With the classic kettlebell lifts taking center stage right now at Breakthrough, we’ve been focusing a lot on safe and strong technique for the kettlebell snatch. Explosive power driven from the lower body, channeled through a strong core, into an overhead lockout make the snatch an extremely fun, rewarding, and beneficial move to work on. This lift is very detailed and nuanced, so we thought we share a few of our favorite reminders to get the most out of your practice time:

A strong lockout at the top – One of the best ways to get where you are going efficiently is to know where you want to end up. The completion of a kettlebell snatch ends with the bell safely overhead, the joints of the body stacked on top of each other and a strong contraction of the core, glutes, quads, and lats (think vertical plank). Some of the common mistakes that often happen at the top of the snatch are letting the elbow and/or wrist bend, catching the bell with the arm out in front of the body rather than in line with your body, letting your focal point be down on the ground causing the head to be out of alignment, and not holding the tight plank. A great way to practice owning the end position is to get the kettlebell overhead safely, make sure you are joint stacked from the heels of the feet through the fingers on the flexed shoulder, and make sure you can maintain tension while holding this overhead position in either an isometric or a slow walk.

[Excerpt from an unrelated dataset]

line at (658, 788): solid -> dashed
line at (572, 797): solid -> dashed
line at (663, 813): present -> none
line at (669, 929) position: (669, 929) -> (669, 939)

A great backswing– To generate enough power to get the bell overhead without using too much force from your arm and shoulder, you need to be able to hinge your hips back and load the bell behind you. If the descent of the bell falls down rather than back, your kettlebell snatch will be less efficient, could overtax your shoulders, and possibly cause hand tears. As the bell descends, guide it into a deep hinge behind you – your upper arms will make contact with your ribcage, and your forearms with the top of your upper inner thigh, just like a swing.


A tame arc – The shorter the distance the bell has to travel on the way up, the less chance of a crash landing into your forearm at the top. Practice letting your elbow bend on the way up and down to create a shorter arc for the bell to travel. Another tip to help minimize the forearm bonking and hand tears is to make sure to relax your grip on the handle, especially on the way up.


Kettlebell snatches are very technically demanding and can take years to master. But patient practice is definitely worth it to experience the exhilarating power of the “tsar of lifts”!